(Records from a collection)
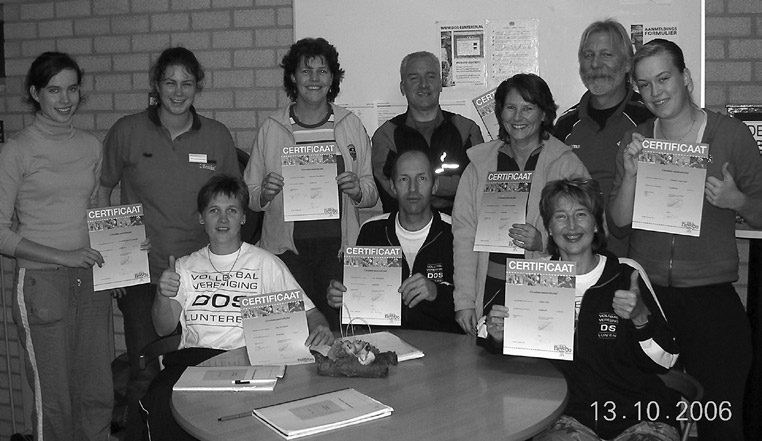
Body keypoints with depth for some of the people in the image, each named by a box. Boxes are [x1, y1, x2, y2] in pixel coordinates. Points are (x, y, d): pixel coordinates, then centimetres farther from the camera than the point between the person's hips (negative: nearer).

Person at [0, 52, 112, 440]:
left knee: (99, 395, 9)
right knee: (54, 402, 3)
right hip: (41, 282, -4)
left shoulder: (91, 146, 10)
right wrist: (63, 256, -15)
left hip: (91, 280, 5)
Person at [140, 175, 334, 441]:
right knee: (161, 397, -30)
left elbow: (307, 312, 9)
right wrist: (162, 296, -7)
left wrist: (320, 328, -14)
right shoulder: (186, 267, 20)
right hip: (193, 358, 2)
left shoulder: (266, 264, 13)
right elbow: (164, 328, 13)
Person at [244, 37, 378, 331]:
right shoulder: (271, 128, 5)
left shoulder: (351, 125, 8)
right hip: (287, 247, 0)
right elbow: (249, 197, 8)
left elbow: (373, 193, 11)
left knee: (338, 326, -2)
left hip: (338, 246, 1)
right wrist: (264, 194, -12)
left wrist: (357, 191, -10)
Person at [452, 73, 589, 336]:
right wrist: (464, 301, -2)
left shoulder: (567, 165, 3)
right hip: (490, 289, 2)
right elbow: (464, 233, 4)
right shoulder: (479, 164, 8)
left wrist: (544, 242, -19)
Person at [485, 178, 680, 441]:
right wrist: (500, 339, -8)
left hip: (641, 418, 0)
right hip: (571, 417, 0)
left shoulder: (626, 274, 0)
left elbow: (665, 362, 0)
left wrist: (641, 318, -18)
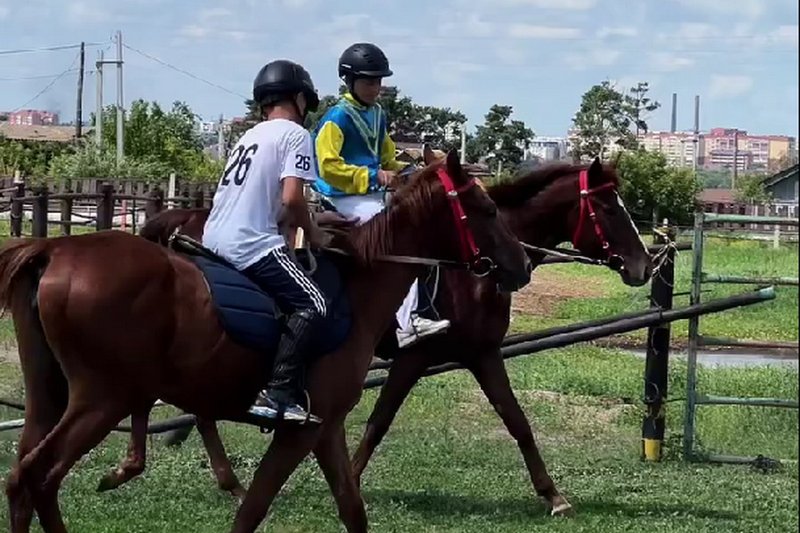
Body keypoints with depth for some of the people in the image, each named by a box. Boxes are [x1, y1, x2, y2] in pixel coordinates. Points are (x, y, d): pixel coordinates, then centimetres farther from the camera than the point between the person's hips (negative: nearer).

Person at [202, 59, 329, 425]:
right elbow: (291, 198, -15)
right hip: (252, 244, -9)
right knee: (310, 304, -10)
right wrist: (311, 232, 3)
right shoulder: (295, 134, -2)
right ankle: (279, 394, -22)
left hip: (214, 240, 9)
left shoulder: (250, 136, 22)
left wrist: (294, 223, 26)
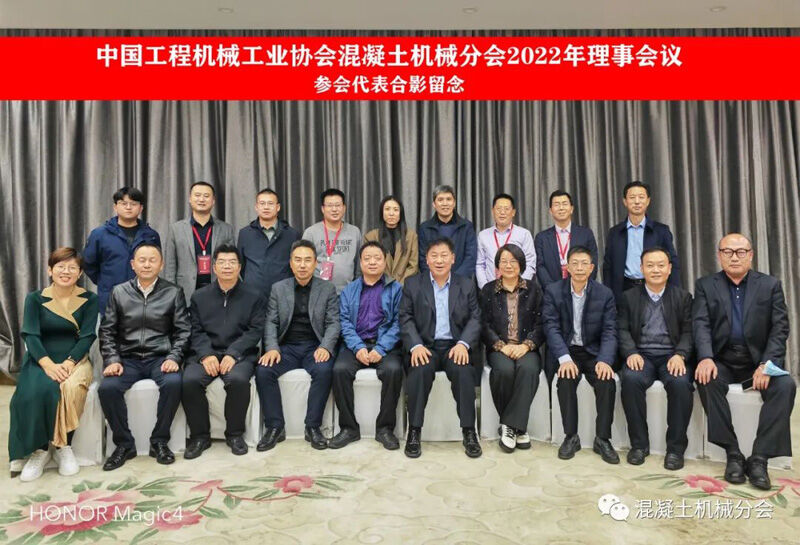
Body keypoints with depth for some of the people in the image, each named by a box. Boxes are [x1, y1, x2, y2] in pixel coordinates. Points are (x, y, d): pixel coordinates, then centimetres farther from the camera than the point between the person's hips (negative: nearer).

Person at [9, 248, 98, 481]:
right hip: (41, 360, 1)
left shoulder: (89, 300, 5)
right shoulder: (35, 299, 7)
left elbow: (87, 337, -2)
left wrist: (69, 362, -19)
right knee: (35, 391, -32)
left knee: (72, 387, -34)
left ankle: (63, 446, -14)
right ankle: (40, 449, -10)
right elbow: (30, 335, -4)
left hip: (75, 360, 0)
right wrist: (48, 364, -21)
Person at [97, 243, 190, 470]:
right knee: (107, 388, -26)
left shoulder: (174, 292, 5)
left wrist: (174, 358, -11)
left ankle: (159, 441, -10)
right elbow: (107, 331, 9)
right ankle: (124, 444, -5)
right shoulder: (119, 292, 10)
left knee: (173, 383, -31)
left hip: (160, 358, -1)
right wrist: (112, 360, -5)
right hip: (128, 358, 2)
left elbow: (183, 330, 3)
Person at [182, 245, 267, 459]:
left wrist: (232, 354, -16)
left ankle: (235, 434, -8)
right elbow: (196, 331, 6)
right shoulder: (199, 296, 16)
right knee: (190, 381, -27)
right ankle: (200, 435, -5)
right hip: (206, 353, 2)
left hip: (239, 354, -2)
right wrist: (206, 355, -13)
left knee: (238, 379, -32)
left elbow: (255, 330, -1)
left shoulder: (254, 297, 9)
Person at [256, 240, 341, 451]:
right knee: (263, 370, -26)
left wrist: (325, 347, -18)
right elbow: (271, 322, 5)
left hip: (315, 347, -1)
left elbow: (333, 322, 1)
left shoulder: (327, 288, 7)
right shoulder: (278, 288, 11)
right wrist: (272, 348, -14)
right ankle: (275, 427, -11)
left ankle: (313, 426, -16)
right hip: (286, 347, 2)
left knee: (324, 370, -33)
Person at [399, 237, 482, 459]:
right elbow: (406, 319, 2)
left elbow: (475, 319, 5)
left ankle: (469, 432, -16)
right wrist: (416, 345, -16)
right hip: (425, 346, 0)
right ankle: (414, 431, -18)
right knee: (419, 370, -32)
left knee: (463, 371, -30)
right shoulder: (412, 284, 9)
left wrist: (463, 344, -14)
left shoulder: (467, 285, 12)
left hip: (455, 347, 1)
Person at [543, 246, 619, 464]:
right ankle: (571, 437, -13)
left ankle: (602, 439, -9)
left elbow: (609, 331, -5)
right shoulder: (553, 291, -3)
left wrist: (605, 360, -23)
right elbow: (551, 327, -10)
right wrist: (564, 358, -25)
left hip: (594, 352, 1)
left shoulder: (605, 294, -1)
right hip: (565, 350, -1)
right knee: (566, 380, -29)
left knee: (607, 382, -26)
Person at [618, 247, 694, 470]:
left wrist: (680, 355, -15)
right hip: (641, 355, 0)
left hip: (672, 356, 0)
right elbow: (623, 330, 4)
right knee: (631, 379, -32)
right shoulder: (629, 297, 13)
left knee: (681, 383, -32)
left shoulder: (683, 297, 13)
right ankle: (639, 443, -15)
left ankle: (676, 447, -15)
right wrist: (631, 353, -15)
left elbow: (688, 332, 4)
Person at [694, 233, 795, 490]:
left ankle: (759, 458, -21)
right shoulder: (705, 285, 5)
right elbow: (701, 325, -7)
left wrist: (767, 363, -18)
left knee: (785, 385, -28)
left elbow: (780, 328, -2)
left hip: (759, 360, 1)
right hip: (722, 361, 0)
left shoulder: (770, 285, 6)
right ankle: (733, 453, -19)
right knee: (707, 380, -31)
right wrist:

* Work to be completed
In everything from the line with "left hip: (160, 358, -1)" down to the line with "left shoulder: (327, 288, 7)", replace "Person at" with "Subject at" and leave all else as it is. Give only those lines.

* Output of the exercise
left hip: (160, 358, -1)
right wrist: (112, 360, -5)
right hip: (128, 358, 2)
left elbow: (183, 330, 3)
Subject at [182, 245, 267, 459]:
left wrist: (232, 354, -16)
left ankle: (235, 434, -8)
right elbow: (196, 331, 6)
right shoulder: (199, 296, 16)
right knee: (190, 381, -27)
right ankle: (200, 435, -5)
right hip: (206, 353, 2)
left hip: (239, 354, -2)
right wrist: (206, 355, -13)
left knee: (238, 379, -32)
left elbow: (255, 330, -1)
left shoulder: (254, 297, 9)
Subject at [256, 240, 341, 451]:
right knee: (263, 370, -26)
left wrist: (325, 347, -18)
right elbow: (271, 322, 5)
left hip: (315, 347, -1)
left elbow: (333, 322, 1)
left shoulder: (327, 288, 7)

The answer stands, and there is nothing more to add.